I walked past her with a pat on her shoulder as if she’d done something good at preschool. The living room was buzzing, with talk from Owen, and also from the kids and Lainey. The words were like bees, and my thoughts like a net catching only snippets of conversation.
How did you learn to capture an emotion in your art so well? Owen.
I hate peanut butter. Daisy.
Can I please have more lemonade? Daisy again.
What time should we meet for dinner? Lainey.
Mom, are you okay? Piper.
“I’m fine,” I said.
“Mom”—Piper handed me my phone as her face wavered in front of me—“Dad has called, like, six hundred times.”
I felt but didn’t see Owen’s gaze between my shoulder blades. I took the phone from her and tried to smile, but smiling wasn’t anything I could do right then. “I’ll be right back,” I said in a voice I didn’t recognize.
Alone in the back bedroom, I pushed Lucas’s number and waited for him to
answer. His voice came on the line and he didn’t greet me but only told me what he had called to say. “The hospital has been trying to call the home phone. Have you talked to them?”
“Yes,” I said. “I’m coming home today. I will talk to you then.”
And I hung up on him. I returned to the living room and glanced around at the improbable room. Who would have thought all these people would end up in my river house? Only months ago it would have seemed impossible. “Listen, I have to go back to Charleston. Just for a day or so. Please, all of you, stay here. I know there is so much going on, and I don’t want to leave. But the hospital called.” I paused and in that space of time, the confession rose to my lips, a sacrament to all the truths set free here in the last days. “It was my fault. I killed a man.”

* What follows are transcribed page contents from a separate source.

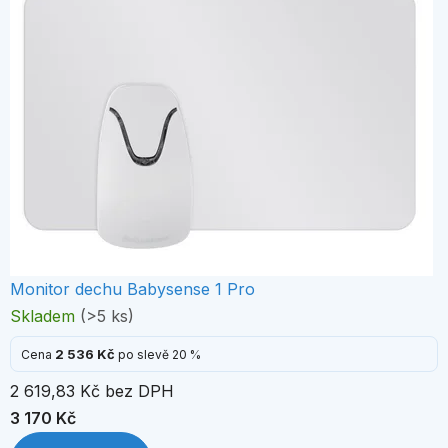
Monitor dechu Babysense 1 Pro
Skladem
(>5 ks)
2 536 Kč
Cena
po slevě 20 %
2 619,83 Kč bez DPH
3 170 Kč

Silence, heavy and thick, fell into that room. I didn’t want anyone to say anything; I wouldn’t have been able to bear a platitude, depleted in its ability to save me.
“I have to go, but I’ll be back. In a day. Or so.”
“Mom.” Piper stepped forward. “Can I come with you?”
“No.” I shook my head. “I promise to come right back.”
“We’ll be here,” Lainey said.
“Where’s Tim?” I asked. I’d known he was coming to Watersend and had heard his voice while I was in and out of sleep, but I hadn’t yet seen him.
“I sent him on a run to the grocery store.” She smiled. “He needed to stop hovering over George.”
I took a step toward Owen and his pained expression so clearly etched on his face and in his eyes. “It’s not your fault,” I told him.
He took my hand and led me outside, to the back porch and then to the dock where I’d called George’s name so many times that my throat was still sore.
“Please let me come with you,” he said. “Let me be there for you.”